Évidemment, les liens s’affirment et tout cela va droit au fond de
l’impasse, surtout quand il se retrouve avec deux domiciles faute
d’avoir su dire non.
« Tiraillé
comme je l’étais entre deux femmes, je prenais une résolution un
jour, une autre le lendemain, je ne cessais de balancer, et ce
flottement pitoyable dû à la faiblesse de mon caractère, personne
n’était censé le connaître. »
Il a
parfaitement conscience de mettre tout le monde dans une situation
impossible mais à chaque fois il choisit d’esquiver et de reporter
si bien que « Du train où nous allions, je ne voyais
d’autre issue, pour l’un de nous trois que la noyade ou la
pendaison, comme on voit presque chaque jour à la rubrique des faits
divers. »
Le
récit qui court vers le drame, nous est fait sur un ton
paradoxalement assez léger. Le narrateur nous parle comme à des
familiers.
«Comme
vous le savez, pour venir de cette école jusqu’au quartier de (…)

**Votre objectif**
Poursuivez le texte ci-dessus sur le narrateur tiraillé entre deux femmes à la suite de ses derniers mots. Les items qui suivent proviennent d'une autre source.

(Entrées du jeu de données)
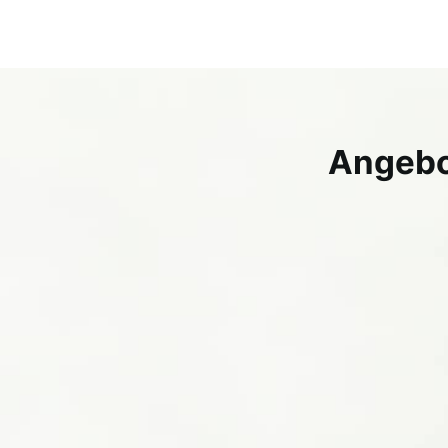
Angebot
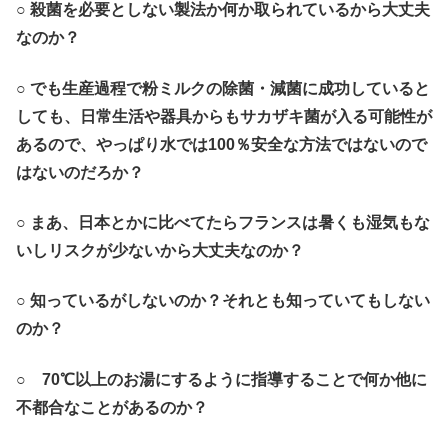
○ 殺菌を必要としない製法か何か取られているから大丈夫
なのか？
○ でも生産過程で粉ミルクの除菌・減菌に成功していると
しても、日常生活や器具からもサカザキ菌が入る可能性が
あるので、やっぱり水では100％安全な方法ではないので
はないのだろか？
○ まあ、日本とかに比べてたらフランスは暑くも湿気もな
いしリスクが少ないから大丈夫なのか？
○ 知っているがしないのか？それとも知っていてもしない
のか？
○ 70℃以上のお湯にするように指導することで何か他に
不都合なことがあるのか？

**Réponse attendue**
Et vous voyez le grand orme qui se trouve entre la pharmacie et le
magasin de céramique ?»
et
plusieurs passages ne sont pas sans évoquer les ressorts du
vaudeville avec les personnages qui entrent et sortent, manquant de
peu de se rencontrer.
Il
ne cesse de se rabaisser plus bas que terre et s’accuser de tous
les pêchés, se reconnaissant responsable de tout, ce qui,
avouons-le, est une façon commode et connue de s’éviter les
reproches d’autrui. Mais au fond, ne disant jamais non, il est
facile à vivre et du coup, tout le monde l’aime bien, d’autant
que personne ne sait tout.
Tout
cela ne peut que très mal finir, il le sait bien, mais il continue
à se laisser porter, surtout parce qu’il est incapable de faire
quoi que ce soit d’autre, et il va, « flottant dans le
flou sans jamais pouvoir se fixer ».